By 1960, Bennett had come to the conclusion that the practice of 'latihan' alone was inadequate, and he resumed the work that he had learned from Gurdjieff. By 1962, after devoting himself selflessly to its growth and expansion, Bennett left the Subud organization, feeling that a return to the Gurdjieff method was necessary.
Although he maintained to the end of his life that he had derived great benefit from Subud, it was now the turn of Subud members to be dismayed, and many turned against him.
Meanwhile the Institute had been largely given over to Subud to the extent, at one time, of instigating a move to forbid the sale of Gurdjieff's books at Coombe Springs. In spite of this, Bennett reinstated lecture courses on psychokinetics, an action that led to increasing conflict among the membership.
A battle of power ensued in 1962 that resulted in Subud acquiring its own organization and Bennett resigning from the Subud brotherhood and his role as leader of the Coombe Springs Community and Director of Research of the Institute.
From 1963, the pattern of exercises that were subsequently followed at Coombe Springs combined the latihan with different techniques such as the Gurdjieff movements.

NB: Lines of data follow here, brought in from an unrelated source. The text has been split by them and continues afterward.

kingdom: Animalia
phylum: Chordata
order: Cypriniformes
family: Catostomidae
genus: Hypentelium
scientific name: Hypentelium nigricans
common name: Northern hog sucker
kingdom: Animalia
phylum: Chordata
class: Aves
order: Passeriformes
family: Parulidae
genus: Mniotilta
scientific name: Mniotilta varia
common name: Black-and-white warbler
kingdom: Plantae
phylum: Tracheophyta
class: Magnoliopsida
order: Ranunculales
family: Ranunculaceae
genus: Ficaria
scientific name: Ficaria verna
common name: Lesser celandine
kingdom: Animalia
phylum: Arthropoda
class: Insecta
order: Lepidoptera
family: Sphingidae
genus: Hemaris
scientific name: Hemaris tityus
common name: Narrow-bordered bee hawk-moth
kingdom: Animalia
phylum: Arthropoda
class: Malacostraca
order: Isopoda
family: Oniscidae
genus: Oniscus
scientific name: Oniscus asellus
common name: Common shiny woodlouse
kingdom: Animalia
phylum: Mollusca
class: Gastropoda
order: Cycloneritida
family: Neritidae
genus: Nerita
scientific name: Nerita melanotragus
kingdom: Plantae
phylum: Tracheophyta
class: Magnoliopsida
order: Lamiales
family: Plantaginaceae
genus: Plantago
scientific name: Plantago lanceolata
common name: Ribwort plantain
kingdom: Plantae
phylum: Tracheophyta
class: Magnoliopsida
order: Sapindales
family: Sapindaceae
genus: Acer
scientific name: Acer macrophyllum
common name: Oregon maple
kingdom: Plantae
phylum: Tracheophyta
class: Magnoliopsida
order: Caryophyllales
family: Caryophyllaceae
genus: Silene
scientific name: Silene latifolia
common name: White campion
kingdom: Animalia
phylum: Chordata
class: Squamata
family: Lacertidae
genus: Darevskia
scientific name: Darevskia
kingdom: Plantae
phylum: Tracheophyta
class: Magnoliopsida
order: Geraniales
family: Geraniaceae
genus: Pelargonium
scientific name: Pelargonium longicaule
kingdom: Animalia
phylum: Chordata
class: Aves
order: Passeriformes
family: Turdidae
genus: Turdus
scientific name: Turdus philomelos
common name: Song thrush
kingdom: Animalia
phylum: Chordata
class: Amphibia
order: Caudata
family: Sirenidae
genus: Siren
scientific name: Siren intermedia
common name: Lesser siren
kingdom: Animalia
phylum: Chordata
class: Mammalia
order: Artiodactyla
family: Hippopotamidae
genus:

The meeting hall was completed with the fitting of a balcony for viewers and an external access through stairs for spectators. Lectures were held on topics ranging from Sufism to Synchronicity, and Bennett resumed work on the final volumes of his "personal whim", the epic 'The Dramatic Universe', which he had been working on for more than ten years, constantly writing, revising and re-writing.